Solar Featured in House Installed on Washington Mall

A group of solar energy companies and energy efficiency manufacturers have constructed a modular house in Washington to demonstrate the application of a ‘zero energy’ home.

WASHINGTON, DC, US, 2001-04-24 <SolarAccess.com> The ‘Solar Patriot’ was constructed on The Mall, near the White House and Congress, in advance of the Solar Energy Forum 2001 and Earth Day. The $100,000 two story house will be dismantled after the event and shipped to Virginia. “At a time when many Americans are experiencing rolling brownouts and shocking electric and natural gas bills, the modular building industry can provide homeowners with affordable and livable residences without fear of power shutoffs or energy price fluctuations,” says Don Bradley of Solar Strategies, Inc. and a builder of solar homes for 15 years. The company partnered with national solar energy and energy efficiency manufacturers, component suppliers and modular home manufacturers to provide homes with energy bills below $600 per year. The house features a solar thermal water heater by Duke Solar, solar PV roofing shingles by Baekert-ECD, traditional solar electric panels by BP Solar, and interconnection and inverters by Xantrex. The house also features advanced energy efficiency features including double-pane windows, and R-21 insulation in the walls and R-38 in the ceiling.
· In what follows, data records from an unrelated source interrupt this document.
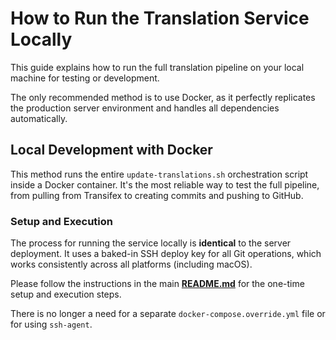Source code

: # How to Run the Translation Service Locally

This guide explains how to run the full translation pipeline on your local machine for testing or development.

The only recommended method is to use Docker, as it perfectly replicates the production server environment and handles all dependencies automatically.

## Local Development with Docker

This method runs the entire `update-translations.sh` orchestration script inside a Docker container. It's the most reliable way to test the full pipeline, from pulling from Transifex to creating commits and pushing to GitHub.

### Setup and Execution

The process for running the service locally is **identical** to the server deployment. It uses a baked-in SSH deploy key for all Git operations, which works consistently across all platforms (including macOS).

Please follow the instructions in the main **[README.md](../README.md#1-local-development--server-deployment-docker)** for the one-time setup and execution steps.

There is no longer a need for a separate `docker-compose.override.yml` file or for using `ssh-agent`.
Solar Strategies announced its intentions to market modular homes with integrated energy efficiency and solar technologies across the U.S. this year. Bekaert ECD Solar Systems LLC sells flexible solar roofing products under the UNI-SOLAR brand, and the company is expanding its production capacity from 5 to 25 MW per year at a new plant in Michigan. The company claims it will be the largest thin-film, solar-panel manufacturing facility in the world. “Solid research and development at the U.S. Department of Energy, the National Renewable Energy Laboratory, the Lawrence Berkeley Labs and in the private sector have brought solar energy strategies and equipment to the level where they’re market-ready and available now,” says Helen English, head of the Sustainable Buildings Industry Council and chair of the solar event. “Strategies like passive solar design, building integrated photovoltaics, wind power, geothermal energy, and fuel cells can significantly reduce demand while saving businesses and consumers 30, 40, 50 percent or more on their energy bills.”